Fire trucks and police cars from all over the Puget Sound converged upon Bellevue High School Saturday as students held on to bloody limbs and screamed for help and for their moms -- all according to a script drawn up for a large-scale multi-agency emergency drill.
About 270 police and fire fighters from around the area went to Bellevue High School for an emergency exercise, which was funded by the U.S. Department of Homeland Security. The practice was slated for two days at the high school.
“This is about as big as it gets,” said Bellevue Fire spokesman Lt.
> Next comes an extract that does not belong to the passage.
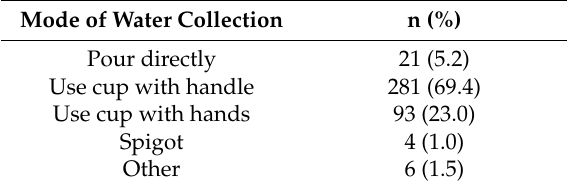
Table 3. Mode of water collection from storage containers.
Troy Donlin.
Participating agencies include Bellevue’s and Departments, Seattle’s Fire and Police Departments, along with law enforcement officers and firefighters from King, Snohomish, and Pierce Counties.
More than 100 lined up to be made up as casualties who have been shot, maimed or killed for the large-scale emergency drill.
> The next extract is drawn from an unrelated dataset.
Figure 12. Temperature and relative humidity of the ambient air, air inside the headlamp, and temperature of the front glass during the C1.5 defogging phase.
While police and fire agencies have plans for situations involving mass casualties, such as a shooting incident, the agencies this weekend will see how their plans mesh together on a large scale, Donlin said.
“It happens to take place in a school,” Donlin said. “We could have done this in a mall. It would have been anywhere that a building would have been available to us.”
The exercise was funded by the Homeland Security's Urban Areas Security Initiative, he said, which is meant for agencies to prepare for terrorist situations or natural disasters.
The scenario rehearsed by the local agencies at Bellevue High School this weekend was a terrorist attack in the style of the 2008 Mumbai terrorist attacks, when 164 people died in multiple coordinated attacks across the city of Mumbai.
Police officers played the parts of the multple-shooters and the students played the parts of victims and witnesses and were in various stages of injury.
The students were given specific roles to play, and ways to react to the situation.
But the police officers and firefighters were not told in advance how exactly the scenario would play out and how the officers playing the shooters would carry out the attack.
“The police officers and the fire fighters have been told, ‘React to what you see,’” Donlin said.
Students were told to stick to their scripts for their own safety.
“We don’t want students acting like aggressors because they will be dealt with,” Donlin said.
"One of the lessons we took away from Columbine, was that we could get to the patients a lot faster if we had a higher level of collaboration between police and fire."
“I think they responded quite well, they were in there right away. Very large number of officers, so they were able to scan through the whole building quite quickly,” said Casey Lee, a Bellevue High School junior who was playing the part of a casualty.
However, Brennan Wilkerson, a senior at Bellevue High School who played the role of someone who had died, said the wait for help for himself and his fellow students sometimes felt interminable.
"They were sitting next to me moaning and screaming for help for like 20 minutes," Wilkerson said. "I don't know. That felt really weird."